Task instructions:
Copy the stretch of the Butlins passage from "In an early" through "company Nassau Aviation." word for word.

Text under study:

=-=-=

Butlins Pwllheli was built by Billy Butlin as a naval training camp in 1940. After the war, the camp opened to the public in 1947. In 1987 a refurbishment saw the camp renamed Starcoast World and the creation of a new indoor fun-pool along with modernised accommodation. In 1999 the site was re-branded to sister company Haven Holidays and renamed Hafan Y Môr..

==Butlins Park==

In an early use of the name, in 1932 Billy Butlin opened an amusement park called Butlins Park at Littlehampton on the site of the old east bank fort and windmill. It is currently known as Harbour Park.

== West End, Grand Bahama ==
Butlin Bahamas Limited submitted a plan to build a vacation village near West End on the island of Grand Bahama, one of the Islands of Bahamas. The plan was approved by the colony's House of Assembly in August 1948. The village was intended to be open for six months of each year and initially to accommodate 1000 guests but to be expanded to accommodate 2000. An electricity sub-station was opened to provide for the village. In late 1949, Butlin also purchased the airline company Nassau Aviation.

In 1950, the village attracted 18,363 guests. However, it closed shortly afterwards.

==Music weekends==
Butlins music weekends are over 18s only and are offered regularly across all of the three resorts. Each weekend has a different musical theme, including soul music, alternative, folk, disco, and rock and blues. They also have decade themed weekends from the 1960s to the 2000s. Butlins Music Weekends have played host to big-name acts such as Beverley Knight, Rick Astley, Toyah and many others. Madness have also held three weekends in Minehead on their House of Fun tour, taking over the whole resort for the weekend.

===All Tomorrow's Parties===

All Tomorrow's Parties was a music festival which takes place at Minehead. Named after the song "All Tomorrow's Parties" by the Velvet Underground, it was an alternative to larger mainstream festivals and was presented in a more intimate environment than a giant stadium or huge country field. All Tomorrow's Parties was a sponsorship-free festival where the organisers and artists stay in the same accommodation as the fans.

=-=-=

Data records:
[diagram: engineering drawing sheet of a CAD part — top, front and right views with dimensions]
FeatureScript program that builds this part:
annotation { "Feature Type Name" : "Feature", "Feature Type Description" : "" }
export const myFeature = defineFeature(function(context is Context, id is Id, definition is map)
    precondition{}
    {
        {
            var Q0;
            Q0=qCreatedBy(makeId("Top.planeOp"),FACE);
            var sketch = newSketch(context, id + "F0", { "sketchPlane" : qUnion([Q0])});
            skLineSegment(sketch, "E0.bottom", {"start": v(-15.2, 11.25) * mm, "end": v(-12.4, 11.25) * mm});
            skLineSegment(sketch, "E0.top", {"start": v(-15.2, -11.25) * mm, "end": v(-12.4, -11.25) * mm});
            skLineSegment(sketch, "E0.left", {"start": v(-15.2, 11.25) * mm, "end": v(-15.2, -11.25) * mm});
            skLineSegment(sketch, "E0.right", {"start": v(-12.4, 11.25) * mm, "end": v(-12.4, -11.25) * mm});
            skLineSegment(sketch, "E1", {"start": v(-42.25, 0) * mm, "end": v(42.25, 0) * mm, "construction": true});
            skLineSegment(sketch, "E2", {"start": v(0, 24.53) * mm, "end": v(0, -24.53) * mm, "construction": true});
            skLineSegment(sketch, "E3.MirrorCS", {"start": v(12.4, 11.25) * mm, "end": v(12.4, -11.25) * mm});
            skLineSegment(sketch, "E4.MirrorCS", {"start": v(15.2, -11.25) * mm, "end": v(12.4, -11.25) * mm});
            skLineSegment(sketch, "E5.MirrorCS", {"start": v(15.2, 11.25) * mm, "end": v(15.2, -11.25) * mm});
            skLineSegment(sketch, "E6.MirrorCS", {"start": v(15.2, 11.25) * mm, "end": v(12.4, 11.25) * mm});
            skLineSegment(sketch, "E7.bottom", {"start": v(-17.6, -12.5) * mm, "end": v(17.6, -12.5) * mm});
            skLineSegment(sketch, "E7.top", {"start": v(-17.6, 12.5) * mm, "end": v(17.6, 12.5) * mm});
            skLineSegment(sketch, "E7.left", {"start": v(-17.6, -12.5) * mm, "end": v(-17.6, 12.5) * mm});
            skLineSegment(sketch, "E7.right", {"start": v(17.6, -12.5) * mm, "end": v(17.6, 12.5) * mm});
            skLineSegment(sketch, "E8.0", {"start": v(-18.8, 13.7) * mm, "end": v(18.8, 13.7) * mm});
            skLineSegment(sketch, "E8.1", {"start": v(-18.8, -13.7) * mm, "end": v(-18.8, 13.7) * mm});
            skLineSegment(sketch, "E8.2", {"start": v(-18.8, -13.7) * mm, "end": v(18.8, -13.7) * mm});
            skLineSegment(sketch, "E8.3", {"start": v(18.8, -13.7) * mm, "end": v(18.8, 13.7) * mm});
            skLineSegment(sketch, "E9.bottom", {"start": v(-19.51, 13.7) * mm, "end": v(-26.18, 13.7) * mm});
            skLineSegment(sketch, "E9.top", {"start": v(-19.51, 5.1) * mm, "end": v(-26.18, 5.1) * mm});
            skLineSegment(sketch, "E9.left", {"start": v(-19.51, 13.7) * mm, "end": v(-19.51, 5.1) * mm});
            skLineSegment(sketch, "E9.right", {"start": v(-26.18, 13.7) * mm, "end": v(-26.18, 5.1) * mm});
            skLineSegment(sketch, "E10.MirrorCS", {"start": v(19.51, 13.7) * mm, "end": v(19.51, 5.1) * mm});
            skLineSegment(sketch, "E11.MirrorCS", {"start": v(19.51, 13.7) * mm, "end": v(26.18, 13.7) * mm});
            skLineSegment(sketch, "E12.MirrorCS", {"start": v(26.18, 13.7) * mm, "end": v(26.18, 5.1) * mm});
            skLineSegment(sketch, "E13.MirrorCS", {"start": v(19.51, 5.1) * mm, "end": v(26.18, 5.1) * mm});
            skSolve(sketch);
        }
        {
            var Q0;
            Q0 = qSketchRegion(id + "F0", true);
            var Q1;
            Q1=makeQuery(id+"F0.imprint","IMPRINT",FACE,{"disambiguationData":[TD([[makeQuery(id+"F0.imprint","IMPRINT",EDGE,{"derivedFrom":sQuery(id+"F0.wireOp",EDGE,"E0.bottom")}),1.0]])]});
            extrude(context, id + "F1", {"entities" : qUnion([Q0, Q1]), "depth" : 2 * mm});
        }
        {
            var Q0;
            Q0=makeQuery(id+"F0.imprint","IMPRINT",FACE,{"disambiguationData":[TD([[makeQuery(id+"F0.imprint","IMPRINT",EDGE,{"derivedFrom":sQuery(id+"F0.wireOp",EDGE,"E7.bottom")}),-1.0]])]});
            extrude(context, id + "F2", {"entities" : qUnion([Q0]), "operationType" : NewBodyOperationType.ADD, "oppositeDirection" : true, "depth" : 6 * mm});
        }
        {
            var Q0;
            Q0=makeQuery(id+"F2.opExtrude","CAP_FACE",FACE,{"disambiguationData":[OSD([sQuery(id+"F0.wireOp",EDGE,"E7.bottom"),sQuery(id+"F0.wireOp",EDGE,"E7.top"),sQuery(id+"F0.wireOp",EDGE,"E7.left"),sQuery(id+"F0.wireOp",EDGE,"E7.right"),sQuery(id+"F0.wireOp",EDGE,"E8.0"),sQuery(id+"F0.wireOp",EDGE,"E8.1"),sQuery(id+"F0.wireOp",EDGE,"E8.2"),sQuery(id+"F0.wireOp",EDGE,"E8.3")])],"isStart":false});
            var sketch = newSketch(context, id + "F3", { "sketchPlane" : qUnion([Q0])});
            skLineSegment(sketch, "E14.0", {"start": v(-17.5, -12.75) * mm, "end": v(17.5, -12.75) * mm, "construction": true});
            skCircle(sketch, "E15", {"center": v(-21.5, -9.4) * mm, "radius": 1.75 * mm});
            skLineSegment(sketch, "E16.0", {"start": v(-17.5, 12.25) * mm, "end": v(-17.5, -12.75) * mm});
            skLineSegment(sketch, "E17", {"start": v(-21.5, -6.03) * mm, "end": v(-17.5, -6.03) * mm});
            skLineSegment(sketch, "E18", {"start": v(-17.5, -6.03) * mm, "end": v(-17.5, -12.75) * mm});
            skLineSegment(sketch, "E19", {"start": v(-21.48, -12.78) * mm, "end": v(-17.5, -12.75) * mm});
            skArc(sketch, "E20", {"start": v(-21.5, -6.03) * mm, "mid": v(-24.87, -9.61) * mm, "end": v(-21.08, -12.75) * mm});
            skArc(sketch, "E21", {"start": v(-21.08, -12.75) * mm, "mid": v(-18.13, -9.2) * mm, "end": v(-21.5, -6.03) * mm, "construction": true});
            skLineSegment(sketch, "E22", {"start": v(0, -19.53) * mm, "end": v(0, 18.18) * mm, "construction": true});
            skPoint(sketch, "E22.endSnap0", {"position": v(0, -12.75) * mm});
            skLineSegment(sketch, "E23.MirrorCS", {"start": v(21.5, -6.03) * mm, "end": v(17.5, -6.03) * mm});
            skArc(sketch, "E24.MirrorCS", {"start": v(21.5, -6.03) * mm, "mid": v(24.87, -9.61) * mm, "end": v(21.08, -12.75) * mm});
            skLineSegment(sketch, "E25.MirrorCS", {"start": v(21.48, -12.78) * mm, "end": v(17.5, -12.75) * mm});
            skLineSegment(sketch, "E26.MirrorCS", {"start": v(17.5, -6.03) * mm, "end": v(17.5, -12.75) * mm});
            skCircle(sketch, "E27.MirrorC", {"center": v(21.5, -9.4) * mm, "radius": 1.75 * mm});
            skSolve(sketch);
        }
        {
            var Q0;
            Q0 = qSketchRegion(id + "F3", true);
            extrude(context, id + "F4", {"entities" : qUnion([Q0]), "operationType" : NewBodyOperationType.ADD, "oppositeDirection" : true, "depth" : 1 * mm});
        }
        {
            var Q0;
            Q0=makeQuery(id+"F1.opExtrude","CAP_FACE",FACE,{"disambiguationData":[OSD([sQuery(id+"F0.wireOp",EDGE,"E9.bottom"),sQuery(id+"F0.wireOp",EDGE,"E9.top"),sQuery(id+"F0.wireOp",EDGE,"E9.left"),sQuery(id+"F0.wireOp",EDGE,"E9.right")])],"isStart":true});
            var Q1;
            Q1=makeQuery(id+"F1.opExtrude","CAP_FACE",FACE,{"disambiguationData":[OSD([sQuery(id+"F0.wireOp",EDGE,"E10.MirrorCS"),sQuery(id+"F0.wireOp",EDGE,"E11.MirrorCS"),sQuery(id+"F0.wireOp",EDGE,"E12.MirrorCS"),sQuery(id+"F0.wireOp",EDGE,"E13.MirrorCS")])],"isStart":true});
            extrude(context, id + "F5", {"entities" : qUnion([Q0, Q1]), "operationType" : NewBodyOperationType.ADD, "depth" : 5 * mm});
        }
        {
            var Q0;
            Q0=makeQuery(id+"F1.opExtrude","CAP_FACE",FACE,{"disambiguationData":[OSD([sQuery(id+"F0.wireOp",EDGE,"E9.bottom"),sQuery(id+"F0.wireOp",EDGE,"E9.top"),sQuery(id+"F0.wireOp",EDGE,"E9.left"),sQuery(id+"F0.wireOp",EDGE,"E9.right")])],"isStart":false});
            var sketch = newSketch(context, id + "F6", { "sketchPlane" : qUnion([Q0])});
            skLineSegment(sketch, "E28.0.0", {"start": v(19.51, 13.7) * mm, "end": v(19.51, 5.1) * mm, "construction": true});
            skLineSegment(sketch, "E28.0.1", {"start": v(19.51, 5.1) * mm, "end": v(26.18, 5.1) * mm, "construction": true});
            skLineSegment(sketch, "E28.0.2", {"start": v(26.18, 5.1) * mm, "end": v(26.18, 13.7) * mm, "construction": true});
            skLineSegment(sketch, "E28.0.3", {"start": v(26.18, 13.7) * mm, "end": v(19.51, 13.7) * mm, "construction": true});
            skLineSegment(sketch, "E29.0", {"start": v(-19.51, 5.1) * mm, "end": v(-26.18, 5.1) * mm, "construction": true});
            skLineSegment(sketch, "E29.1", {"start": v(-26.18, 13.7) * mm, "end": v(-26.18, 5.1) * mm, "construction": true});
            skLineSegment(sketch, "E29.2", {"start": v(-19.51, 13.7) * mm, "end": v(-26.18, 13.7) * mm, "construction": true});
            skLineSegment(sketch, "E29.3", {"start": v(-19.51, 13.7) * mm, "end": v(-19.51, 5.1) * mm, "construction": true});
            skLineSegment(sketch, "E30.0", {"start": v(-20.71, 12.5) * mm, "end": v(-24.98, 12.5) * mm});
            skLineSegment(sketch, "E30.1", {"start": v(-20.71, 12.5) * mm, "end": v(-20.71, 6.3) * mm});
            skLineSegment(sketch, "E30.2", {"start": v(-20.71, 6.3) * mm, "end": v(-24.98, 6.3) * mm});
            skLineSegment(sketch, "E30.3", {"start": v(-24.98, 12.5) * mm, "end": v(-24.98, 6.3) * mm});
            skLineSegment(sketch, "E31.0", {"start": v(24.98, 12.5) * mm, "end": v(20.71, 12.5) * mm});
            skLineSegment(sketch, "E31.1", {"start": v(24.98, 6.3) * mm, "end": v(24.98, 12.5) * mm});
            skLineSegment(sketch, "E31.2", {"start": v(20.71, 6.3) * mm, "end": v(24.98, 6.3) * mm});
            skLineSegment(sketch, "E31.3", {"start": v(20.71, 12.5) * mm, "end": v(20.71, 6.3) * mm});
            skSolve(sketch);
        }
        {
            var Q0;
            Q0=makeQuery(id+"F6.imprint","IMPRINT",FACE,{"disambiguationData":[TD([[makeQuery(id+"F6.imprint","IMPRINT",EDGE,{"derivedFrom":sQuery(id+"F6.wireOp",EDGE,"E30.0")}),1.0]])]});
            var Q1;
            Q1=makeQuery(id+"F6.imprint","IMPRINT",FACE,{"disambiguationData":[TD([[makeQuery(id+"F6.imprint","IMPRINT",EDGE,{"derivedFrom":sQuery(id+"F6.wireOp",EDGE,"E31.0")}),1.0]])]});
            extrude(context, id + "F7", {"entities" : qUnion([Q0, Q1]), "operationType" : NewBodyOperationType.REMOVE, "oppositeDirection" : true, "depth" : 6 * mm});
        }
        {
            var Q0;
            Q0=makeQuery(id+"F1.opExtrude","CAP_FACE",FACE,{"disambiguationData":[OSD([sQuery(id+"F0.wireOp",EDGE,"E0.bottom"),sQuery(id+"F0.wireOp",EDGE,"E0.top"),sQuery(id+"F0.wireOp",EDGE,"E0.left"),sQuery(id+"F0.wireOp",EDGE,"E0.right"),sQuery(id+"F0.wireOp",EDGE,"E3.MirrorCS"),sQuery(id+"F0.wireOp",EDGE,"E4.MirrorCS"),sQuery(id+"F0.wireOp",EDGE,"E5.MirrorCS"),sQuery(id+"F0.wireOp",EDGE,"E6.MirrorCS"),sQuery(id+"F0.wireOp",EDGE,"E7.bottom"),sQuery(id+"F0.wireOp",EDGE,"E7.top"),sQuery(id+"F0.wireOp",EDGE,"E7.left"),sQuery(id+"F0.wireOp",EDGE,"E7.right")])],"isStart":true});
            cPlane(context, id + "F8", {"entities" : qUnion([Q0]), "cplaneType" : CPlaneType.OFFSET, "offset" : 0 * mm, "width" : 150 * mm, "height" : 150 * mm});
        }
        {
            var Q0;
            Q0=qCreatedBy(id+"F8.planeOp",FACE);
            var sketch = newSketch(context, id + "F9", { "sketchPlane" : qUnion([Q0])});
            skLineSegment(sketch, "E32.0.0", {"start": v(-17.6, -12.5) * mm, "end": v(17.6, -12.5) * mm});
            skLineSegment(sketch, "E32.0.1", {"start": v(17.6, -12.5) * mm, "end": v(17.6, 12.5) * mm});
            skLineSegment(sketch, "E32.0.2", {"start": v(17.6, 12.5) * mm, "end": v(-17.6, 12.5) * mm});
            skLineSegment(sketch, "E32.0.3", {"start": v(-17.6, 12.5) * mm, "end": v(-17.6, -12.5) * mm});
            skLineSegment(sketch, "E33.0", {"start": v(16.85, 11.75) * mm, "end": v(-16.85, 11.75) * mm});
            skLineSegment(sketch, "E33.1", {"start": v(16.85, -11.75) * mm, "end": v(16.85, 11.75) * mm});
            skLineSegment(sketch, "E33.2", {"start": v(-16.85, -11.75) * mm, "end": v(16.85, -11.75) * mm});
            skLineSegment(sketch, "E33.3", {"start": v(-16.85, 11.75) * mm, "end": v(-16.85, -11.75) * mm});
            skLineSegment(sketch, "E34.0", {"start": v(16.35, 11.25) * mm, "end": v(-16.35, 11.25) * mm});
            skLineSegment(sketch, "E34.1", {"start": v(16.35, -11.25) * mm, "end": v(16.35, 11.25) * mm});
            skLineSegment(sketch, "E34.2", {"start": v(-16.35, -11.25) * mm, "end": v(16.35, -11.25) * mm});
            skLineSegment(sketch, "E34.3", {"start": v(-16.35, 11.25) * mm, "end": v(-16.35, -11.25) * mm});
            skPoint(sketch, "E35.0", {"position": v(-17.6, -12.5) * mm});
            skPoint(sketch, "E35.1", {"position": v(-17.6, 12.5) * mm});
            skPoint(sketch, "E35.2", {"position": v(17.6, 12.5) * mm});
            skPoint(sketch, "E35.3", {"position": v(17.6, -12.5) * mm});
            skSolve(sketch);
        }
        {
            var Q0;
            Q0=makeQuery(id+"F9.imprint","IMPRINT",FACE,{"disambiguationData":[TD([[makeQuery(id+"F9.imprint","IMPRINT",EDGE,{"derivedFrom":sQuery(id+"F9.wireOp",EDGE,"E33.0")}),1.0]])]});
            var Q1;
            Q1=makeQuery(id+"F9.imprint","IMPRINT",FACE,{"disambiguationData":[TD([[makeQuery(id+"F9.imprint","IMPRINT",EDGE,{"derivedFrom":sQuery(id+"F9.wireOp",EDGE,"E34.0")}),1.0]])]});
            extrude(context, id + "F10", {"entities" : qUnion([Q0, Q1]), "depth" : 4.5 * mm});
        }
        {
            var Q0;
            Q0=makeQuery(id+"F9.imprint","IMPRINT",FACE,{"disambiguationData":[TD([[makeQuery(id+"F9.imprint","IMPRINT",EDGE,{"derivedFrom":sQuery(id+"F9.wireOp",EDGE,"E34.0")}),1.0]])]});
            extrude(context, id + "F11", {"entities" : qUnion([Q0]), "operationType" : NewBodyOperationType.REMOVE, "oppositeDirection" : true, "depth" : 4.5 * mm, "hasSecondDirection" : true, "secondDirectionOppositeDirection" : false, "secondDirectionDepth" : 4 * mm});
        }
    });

=-=-=

Task solution:
In an early use of the name, in 1932 Billy Butlin opened an amusement park called Butlins Park at Littlehampton on the site of the old east bank fort and windmill. It is currently known as Harbour Park.

== West End, Grand Bahama ==
Butlin Bahamas Limited submitted a plan to build a vacation village near West End on the island of Grand Bahama, one of the Islands of Bahamas. The plan was approved by the colony's House of Assembly in August 1948. The village was intended to be open for six months of each year and initially to accommodate 1000 guests but to be expanded to accommodate 2000. An electricity sub-station was opened to provide for the village. In late 1949, Butlin also purchased the airline company Nassau Aviation.